What the task asks =>
Turn the lines from the start of the items through the line containing "[v(37.9, 99.42) *" into a numbered list, skipping any blank lines. Leave the pictures out of your answer.

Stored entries
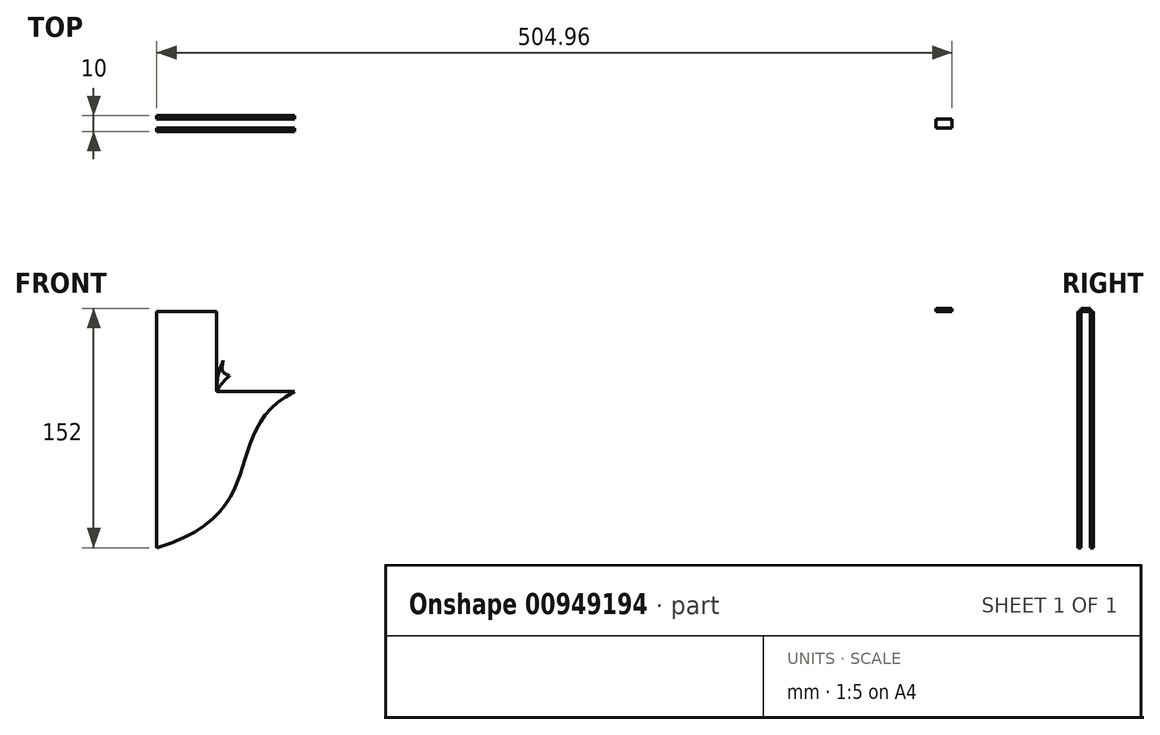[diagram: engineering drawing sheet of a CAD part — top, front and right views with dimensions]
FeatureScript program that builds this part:
annotation { "Feature Type Name" : "Feature", "Feature Type Description" : "" }
export const myFeature = defineFeature(function(context is Context, id is Id, definition is map)
    precondition{}
    {
        {
            var Q0;
            Q0=qCreatedBy(makeId("Front.planeOp"),FACE);
            var sketch = newSketch(context, id + "F0", { "sketchPlane" : qUnion([Q0])});
            skLineSegment(sketch, "E0.top", {"start": v(0, 150) * mm, "end": v(504.96, 150) * mm});
            skLineSegment(sketch, "E0.left", {"start": v(0, 0) * mm, "end": v(0, 150) * mm});
            skLineSegment(sketch, "E1", {"start": v(0, 0) * mm, "end": v(504.96, 150) * mm});
            skPoint(sketch, "E2", {"position": v(500, 150.62) * mm});
            skFitSpline(sketch, "E3", {"points": [v(0, 0) * mm, v(72.6, 88.48) * mm, v(504.96, 150) * mm], "startDerivative": vector(584.37, 173.59) * mm, "endDerivative": vector(688.49, 74.25) * mm});
            skLineSegment(sketch, "E4", {"start": v(37.9, 163.91) * mm, "end": v(37.9, 99.42) * mm});
            skLineSegment(sketch, "E5", {"start": v(37.9, 99.42) * mm, "end": v(37.9, 163.91) * mm});
            skLineSegment(sketch, "E6", {"start": v(185.03, 163.91) * mm, "end": v(37.9, 163.91) * mm});
            skLineSegment(sketch, "E7", {"start": v(37.9, 99.42) * mm, "end": v(254.8, 99.42) * mm});
            skPoint(sketch, "E8", {"position": v(84.35, 99.42) * mm});
            skPoint(sketch, "E9", {"position": v(84.35, 163.91) * mm});
            skArc(sketch, "E10", {"start": v(37.9, 99.42) * mm, "mid": v(51.5, 132.27) * mm, "end": v(84.35, 145.87) * mm});
            skLineSegment(sketch, "E11", {"start": v(84.35, 145.87) * mm, "end": v(376.77, 145.87) * mm});
            skPoint(sketch, "E12.1.internal.snap0", {"position": v(51.5, 132.27) * mm});
            skFitSpline(sketch, "E13", {"points": [v(37.9, 99.42) * mm, v(56.34, 115.22) * mm, v(376.77, 145.87) * mm], "startDerivative": vector(50.96, 77.27) * mm, "endDerivative": vector(535.08, 25.56) * mm});
            skFitSpline(sketch, "E14", {"points": [v(42.22, 118.97) * mm, v(42.54, 111.3) * mm, v(46.3, 109.38) * mm, v(46.3, 109.39) * mm], "startDerivative": vector(-4.23, -16.26) * mm, "endDerivative": vector(0.14, 0.45) * mm});
            skSolve(sketch);
        }
        {
            var Q0;
            Q0=makeQuery(id+"F0.imprint","IMPRINT",FACE,{"disambiguationData":[TD([[makeQuery(id+"F0.imprint","IMPRINT",EDGE,{"derivedFrom":sQuery(id+"F0.wireOp",EDGE,"E0.top")}),-1.0]])]});
            var Q1;
            {var subQ0=sQuery(id+"F0.wireOp",EDGE,"E0.left");Q1=makeQuery(id+"F0.imprint","IMPRINT",FACE,{"disambiguationData":[TD([[makeQuery(id+"F0.imprint","IMPRINT",EDGE,{"derivedFrom":subQ0}),-1.0]])]});}
            var Q2;
            {var subQ1=sQuery(id+"F0.wireOp",EDGE,"E10");Q2=makeQuery(id+"F0.imprint","IMPRINT",FACE,{"disambiguationData":[TD([[makeQuery(id+"F0.imprint","IMPRINT",EDGE,{"derivedFrom":subQ1}),1.0]])]});}
            var Q3;
            {var subQ1=sQuery(id+"F0.wireOp",EDGE,"E10");var subQ3=sQuery(id+"F0.wireOp",EDGE,"E14");var subQ4=makeQuery(id+"F0.imprint","INTERSECT",VERTEX,{"derivedFrom":[subQ1,subQ3]});Q3=makeQuery(id+"F0.imprint","IMPRINT",FACE,{"disambiguationData":[TD([[makeQuery(id+"F0.imprint","IMPRINT",EDGE,{"disambiguationData":[TD([[subQ4,-1.0]])],"derivedFrom":subQ3}),-1.0]])]});}
            var Q4;
            Q4=sQuery(id+"F0.wireOp",EDGE,"E0.top");
            var Q5;
            Q5=sQuery(id+"F0.wireOp",EDGE,"E0.left");
            var Q6;
            Q6=sQuery(id+"F0.wireOp",EDGE,"Jw0Kko6Y-Kxy0-Mjby-PuqF-n3pMdOWkgguy");
            var Q7;
            Q7=sQuery(id+"F0.wireOp",EDGE,"E3");
            extrude(context, id + "F1", {"entities" : qUnion([Q0, Q1, Q2, Q3]), "surfaceEntities" : qUnion([Q4, Q5, Q6, Q7]), "depth" : 10 * mm, "offsetDistance" : 25 * mm});
        }
        {
            var Q0;
            Q0=makeQuery(id+"F1.opExtrude","SWEPT_FACE",FACE,{"disambiguationData":[OSD([sQuery(id+"F0.wireOp",EDGE,"E0.top")])]});
            var sketch = newSketch(context, id + "F2", { "sketchPlane" : qUnion([Q0])});
            skLineSegment(sketch, "E15", {"start": v(0, -2) * mm, "end": v(504.96, -2) * mm});
            skLineSegment(sketch, "E16", {"start": v(504.96, -8) * mm, "end": v(0, -8) * mm});
            skLineSegment(sketch, "E17.bottom", {"start": v(504.96, 0) * mm, "end": v(494.96, 0) * mm});
            skLineSegment(sketch, "E17.top", {"start": v(504.96, -10) * mm, "end": v(494.96, -10) * mm});
            skLineSegment(sketch, "E17.left", {"start": v(504.96, 0) * mm, "end": v(504.96, -10) * mm});
            skLineSegment(sketch, "E17.right", {"start": v(494.96, 0) * mm, "end": v(494.96, -10) * mm});
            skSolve(sketch);
        }
        {
            var Q0;
            {var subQ0=sQuery(id+"F2.wireOp",EDGE,"E17.left");var subQ1=sQuery(id+"F2.wireOp",EDGE,"E15");var subQ2=makeQuery(id+"F2.imprint","INTERSECT",VERTEX,{"derivedFrom":[subQ1,subQ0]});Q0=makeQuery(id+"F2.imprint","IMPRINT",FACE,{"disambiguationData":[TD([[makeQuery(id+"F2.imprint","IMPRINT",EDGE,{"disambiguationData":[TD([[subQ2,1.0]])],"derivedFrom":subQ1}),-1.0]])]});}
            var Q1;
            {var subQ5=sQuery(id+"F2.wireOp",EDGE,"E17.bottom");Q1=makeQuery(id+"F2.imprint","IMPRINT",FACE,{"disambiguationData":[TD([[makeQuery(id+"F2.imprint","IMPRINT",EDGE,{"derivedFrom":subQ5}),-1.0]])]});}
            var Q2;
            {var subQ5=sQuery(id+"F2.wireOp",EDGE,"E17.top");Q2=makeQuery(id+"F2.imprint","IMPRINT",FACE,{"disambiguationData":[TD([[makeQuery(id+"F2.imprint","IMPRINT",EDGE,{"derivedFrom":subQ5}),1.0]])]});}
            extrude(context, id + "F3", {"entities" : qUnion([Q0, Q1, Q2]), "depth" : 2 * mm, "offsetDistance" : 25 * mm});
        }
        {
            var Q0;
            {var subQ0=sQuery(id+"F2.wireOp",EDGE,"E15");Q0=makeQuery(id+"F2.imprint","IMPRINT",FACE,{"disambiguationData":[TD([[makeQuery(id+"F2.imprint","IMPRINT",EDGE,{"derivedFrom":subQ0}),-1.0]])]});}
            extrude(context, id + "F4", {"entities" : qUnion([Q0]), "operationType" : NewBodyOperationType.REMOVE, "endBound" : BoundingType.THROUGH_ALL, "oppositeDirection" : true, "depth" : 25 * mm, "offsetDistance" : 25 * mm});
        }
    });
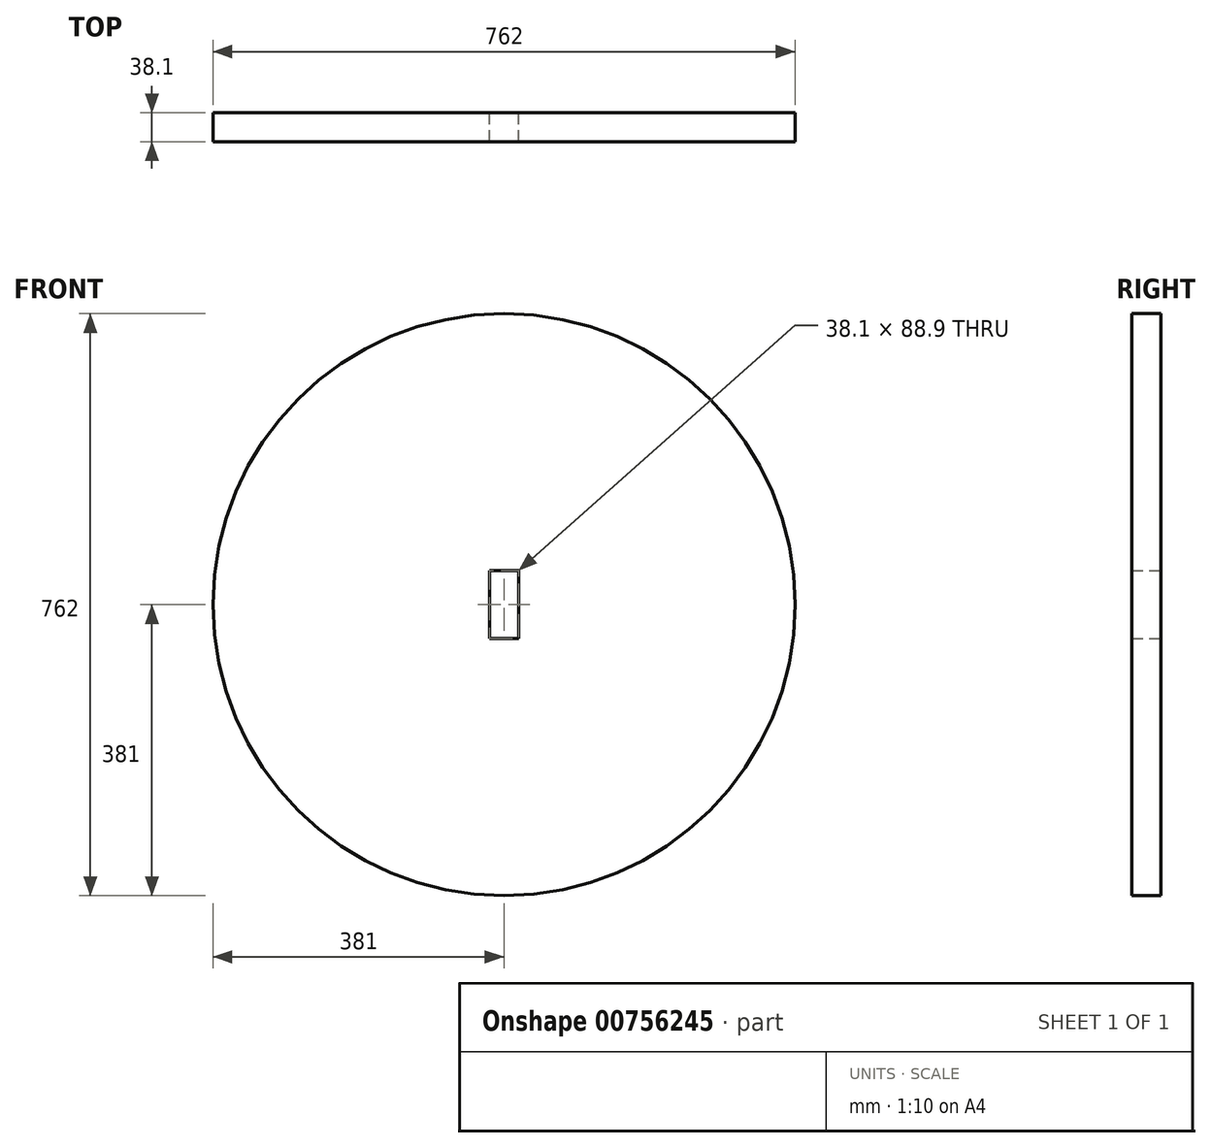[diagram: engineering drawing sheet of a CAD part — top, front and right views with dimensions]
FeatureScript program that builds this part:
annotation { "Feature Type Name" : "Feature", "Feature Type Description" : "" }
export const myFeature = defineFeature(function(context is Context, id is Id, definition is map)
    precondition{}
    {
        {
            var Q0;
            Q0=qCreatedBy(makeId("Front.planeOp"),FACE);
            var sketch = newSketch(context, id + "F0", { "sketchPlane" : qUnion([Q0])});
            skCircle(sketch, "E0", {"center": v(0, 0) * mm, "radius": 381 * mm});
            skLineSegment(sketch, "E1.bottom", {"start": v(-19.05, 44.45) * mm, "end": v(19.05, 44.45) * mm});
            skLineSegment(sketch, "E1.top", {"start": v(-19.05, -44.45) * mm, "end": v(19.05, -44.45) * mm});
            skLineSegment(sketch, "E1.left", {"start": v(-19.05, 44.45) * mm, "end": v(-19.05, -44.45) * mm});
            skLineSegment(sketch, "E1.right", {"start": v(19.05, 44.45) * mm, "end": v(19.05, -44.45) * mm});
            skSolve(sketch);
        }
        {
            var Q0;
            Q0=makeQuery(id+"F0.imprint","IMPRINT",FACE,{"disambiguationData":[TD([[makeQuery(id+"F0.imprint","IMPRINT",EDGE,{"derivedFrom":sQuery(id+"F0.wireOp",EDGE,"E0")}),1.0]])]});
            extrude(context, id + "F1", {"entities" : qUnion([Q0]), "endBound" : BoundingType.SYMMETRIC, "depth" : 38.1 * mm, "offsetDistance" : 25.4 * mm});
        }
    });
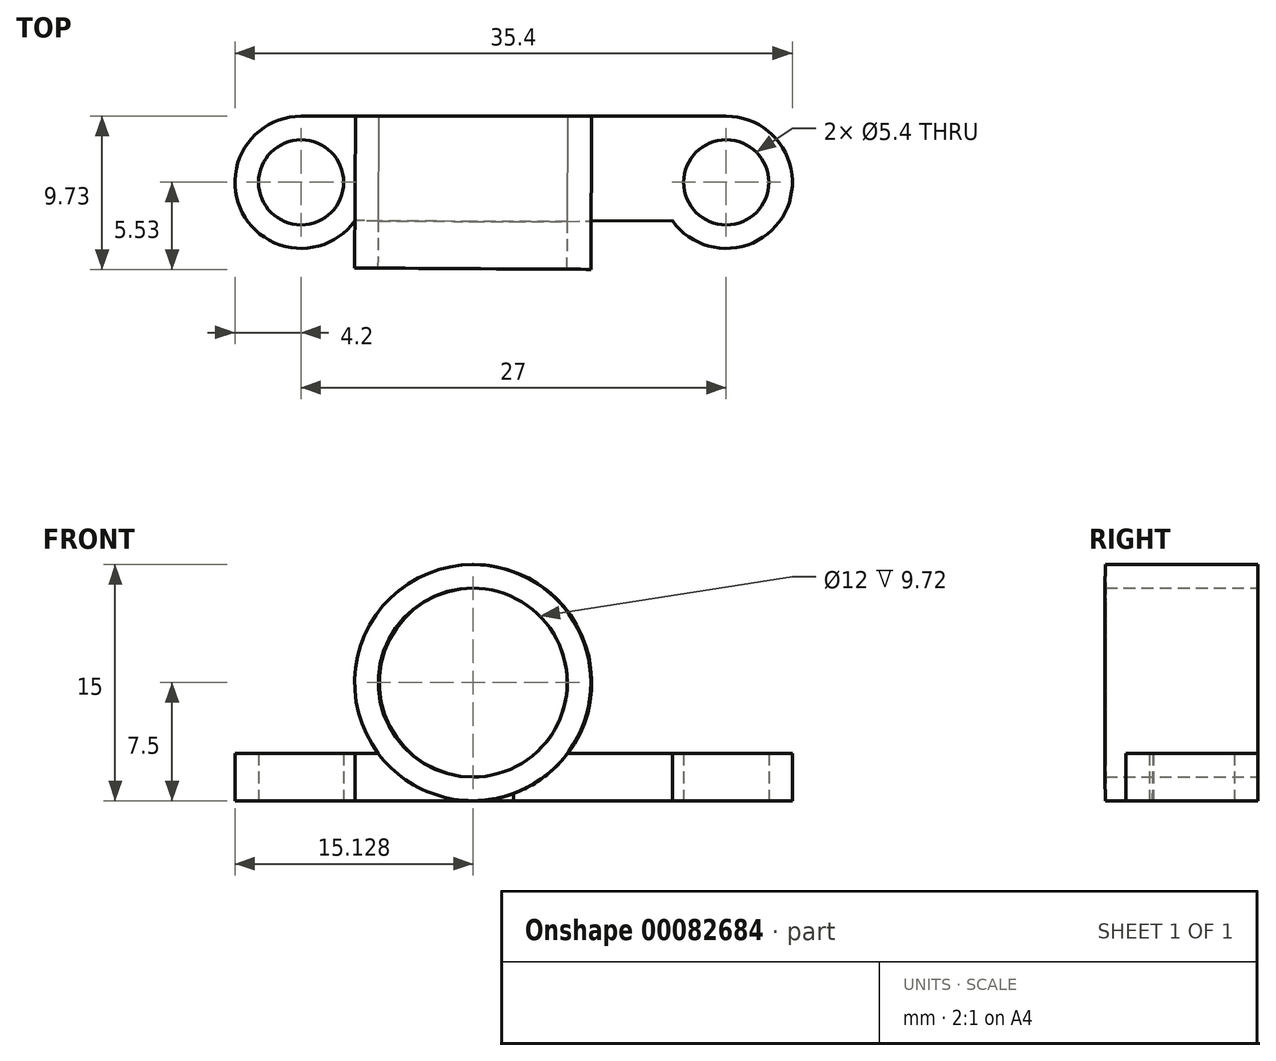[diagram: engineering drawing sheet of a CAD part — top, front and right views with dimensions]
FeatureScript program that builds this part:
annotation { "Feature Type Name" : "Feature", "Feature Type Description" : "" }
export const myFeature = defineFeature(function(context is Context, id is Id, definition is map)
    precondition{}
    {
        {
            var Q0;
            Q0=qCreatedBy(makeId("Top.planeOp"),FACE);
            var sketch = newSketch(context, id + "F0", { "sketchPlane" : qUnion([Q0])});
            skLineSegment(sketch, "E0", {"start": v(0, 0) * mm, "end": v(-13.5, 0) * mm, "construction": true});
            skCircle(sketch, "E1", {"center": v(-13.5, 0) * mm, "radius": 2.7 * mm});
            skArc(sketch, "E2", {"start": v(-13.5, 4.2) * mm, "mid": v(-17.23, -1.92) * mm, "end": v(-10.08, -2.44) * mm});
            skLineSegment(sketch, "E3.MirrorCS", {"start": v(0, -2.5) * mm, "end": v(-10.08, -2.44) * mm});
            skLineSegment(sketch, "E4.MirrorCS", {"start": v(0, -2.5) * mm, "end": v(10.08, -2.44) * mm});
            skArc(sketch, "E5.MirrorC", {"start": v(13.5, 4.2) * mm, "mid": v(17.23, -1.92) * mm, "end": v(10.08, -2.44) * mm});
            skCircle(sketch, "E6.MirrorC", {"center": v(13.5, 0) * mm, "radius": 2.7 * mm});
            skLineSegment(sketch, "E7", {"start": v(-13.5, 4.2) * mm, "end": v(13.5, 4.2) * mm});
            skPoint(sketch, "E8.end.orphan", {"position": v(-10.08, 2.44) * mm});
            skPoint(sketch, "E8.start.orphan", {"position": v(0, 2.5) * mm});
            skPoint(sketch, "E9.orphan", {"position": v(10.08, 2.44) * mm});
            skSolve(sketch);
        }
        {
            var Q0;
            Q0=makeQuery(id+"F0.imprint","IMPRINT",FACE,{"disambiguationData":[TD([[makeQuery(id+"F0.imprint","IMPRINT",EDGE,{"derivedFrom":sQuery(id+"F0.wireOp",EDGE,"E1")}),-1.0]])]});
            extrude(context, id + "F1", {"entities" : qUnion([Q0]), "depth" : 3 * mm});
        }
        {
            var Q0;
            Q0=makeQuery(id+"F1.opExtrude","SWEPT_FACE",FACE,{"disambiguationData":[OSD([sQuery(id+"F0.wireOp",EDGE,"E3.MirrorCS"),sQuery(id+"F0.wireOp",EDGE,"E4.MirrorCS")])]});
            var sketch = newSketch(context, id + "F2", { "sketchPlane" : qUnion([Q0])});
            skCircle(sketch, "E10", {"center": v(-2.57, 7.5) * mm, "radius": 6 * mm});
            skCircle(sketch, "E11", {"center": v(-2.57, 7.5) * mm, "radius": 7.5 * mm});
            skSolve(sketch);
        }
        {
            var Q0;
            {var subQ0=sQuery(id+"F2.wireOp",EDGE,"E10");var subQ1=makeQuery(id+"F1.opExtrude","CAP_EDGE",EDGE,{"disambiguationData":[OSD([sQuery(id+"F0.wireOp",EDGE,"E3.MirrorCS"),sQuery(id+"F0.wireOp",EDGE,"E4.MirrorCS")])],"isStart":false});var subQ2=makeQuery(id+"F2.imprint","INTERSECT",VERTEX,{"disambiguationData":[OD(0.0)],"derivedFrom":[subQ1,subQ0]});Q0=makeQuery(id+"F2.imprint","IMPRINT",FACE,{"disambiguationData":[TD([[makeQuery(id+"F2.imprint","IMPRINT",EDGE,{"disambiguationData":[TD([[subQ2,1.0]])],"derivedFrom":subQ0}),-1.0]])]});}
            var Q1;
            {var subQ1=sQuery(id+"F0.wireOp",EDGE,"E4.MirrorCS");var subQ2=sQuery(id+"F0.wireOp",EDGE,"E3.MirrorCS");var subQ3=makeQuery(id+"F1.opExtrude","CAP_EDGE",EDGE,{"disambiguationData":[OSD([subQ2,subQ1])],"isStart":false});var subQ5=sQuery(id+"F2.wireOp",EDGE,"E10");var subQ6=makeQuery(id+"F2.imprint","INTERSECT",VERTEX,{"disambiguationData":[OD(0.0)],"derivedFrom":[subQ3,subQ5]});Q1=makeQuery(id+"F2.imprint","IMPRINT",FACE,{"disambiguationData":[TD([[makeQuery(id+"F2.imprint","IMPRINT",EDGE,{"disambiguationData":[TD([[subQ6,-1.0]])],"derivedFrom":subQ5}),-1.0]])]});}
            var Q2;
            Q2=makeQuery(id+"F1.opExtrude","SWEPT_FACE",FACE,{"disambiguationData":[OSD([sQuery(id+"F0.wireOp",EDGE,"E7")])]});
            extrude(context, id + "F3", {"entities" : qUnion([Q0, Q1]), "operationType" : NewBodyOperationType.ADD, "depth" : 3 * mm, "hasSecondDirection" : true, "secondDirectionBound" : SecondDirectionBoundingType.UP_TO_SURFACE, "secondDirectionOppositeDirection" : true, "secondDirectionBoundEntityFace" : qUnion([Q2]), "secondDirectionDepth" : 5 * mm});
        }
        {
            var Q0;
            {var subQ0=sQuery(id+"F0.wireOp",EDGE,"E4.MirrorCS");var subQ1=sQuery(id+"F0.wireOp",EDGE,"E3.MirrorCS");Q0=makeQuery(id+"F3.boolean.opBoolean","SPLIT",FACE,{"disambiguationData":[TD([makeQuery(id+"F3.opExtrude","SWEPT_FACE",FACE,{"disambiguationData":[OSD([sQuery(id+"F2.wireOp",EDGE,"E10")])]})])],"derivedFrom":makeQuery(id+"F1.opExtrude","SWEPT_FACE",FACE,{"disambiguationData":[OSD([subQ1,subQ0])]})});}
            extrude(context, id + "F4", {"entities" : qUnion([Q0]), "operationType" : NewBodyOperationType.REMOVE, "oppositeDirection" : true, "depth" : 25 * mm});
        }
    });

Answer to the exercise =>
1. [diagram: engineering drawing sheet of a CAD part — top, front and right views with dimensions]
2. FeatureScript program that builds this part:
3. annotation { "Feature Type Name" : "Feature", "Feature Type Description" : "" }
4. export const myFeature = defineFeature(function(context is Context, id is Id, definition is map)
5.     precondition{}
6.     {
7.         {
8.             var Q0;
9.             Q0=qCreatedBy(makeId("Front.planeOp"),FACE);
10.             var sketch = newSketch(context, id + "F0", { "sketchPlane" : qUnion([Q0])});
11.             skLineSegment(sketch, "E0.top", {"start": v(0, 150) * mm, "end": v(504.96, 150) * mm});
12.             skLineSegment(sketch, "E0.left", {"start": v(0, 0) * mm, "end": v(0, 150) * mm});
13.             skLineSegment(sketch, "E1", {"start": v(0, 0) * mm, "end": v(504.96, 150) * mm});
14.             skPoint(sketch, "E2", {"position": v(500, 150.62) * mm});
15.             skFitSpline(sketch, "E3", {"points": [v(0, 0) * mm, v(72.6, 88.48) * mm, v(504.96, 150) * mm], "startDerivative": vector(584.37, 173.59) * mm, "endDerivative": vector(688.49, 74.25) * mm});
16.             skLineSegment(sketch, "E4", {"start": v(37.9, 163.91) * mm, "end": v(37.9, 99.42) * mm});
17.             skLineSegment(sketch, "E5", {"start": v(37.9, 99.42) * mm, "end": v(37.9, 163.91) * mm});
18.             skLineSegment(sketch, "E6", {"start": v(185.03, 163.91) * mm, "end": v(37.9, 163.91) * mm});
19.             skLineSegment(sketch, "E7", {"start": v(37.9, 99.42) * mm, "end": v(254.8, 99.42) * mm});
20.             skPoint(sketch, "E8", {"position": v(84.35, 99.42) * mm});
21.             skPoint(sketch, "E9", {"position": v(84.35, 163.91) * mm});
22.             skArc(sketch, "E10", {"start": v(37.9, 99.42) * mm, "mid": v(51.5, 132.27) * mm, "end": v(84.35, 145.87) * mm});
23.             skLineSegment(sketch, "E11", {"start": v(84.35, 145.87) * mm, "end": v(376.77, 145.87) * mm});
24.             skPoint(sketch, "E12.1.internal.snap0", {"position": v(51.5, 132.27) * mm});
25.             skFitSpline(sketch, "E13", {"points": [v(37.9, 99.42) * mm, v(56.34, 115.22) * mm, v(376.77, 145.87) * mm], "startDerivative": vector(50.96, 77.27) * mm, "endDerivative": vector(535.08, 25.56) * mm});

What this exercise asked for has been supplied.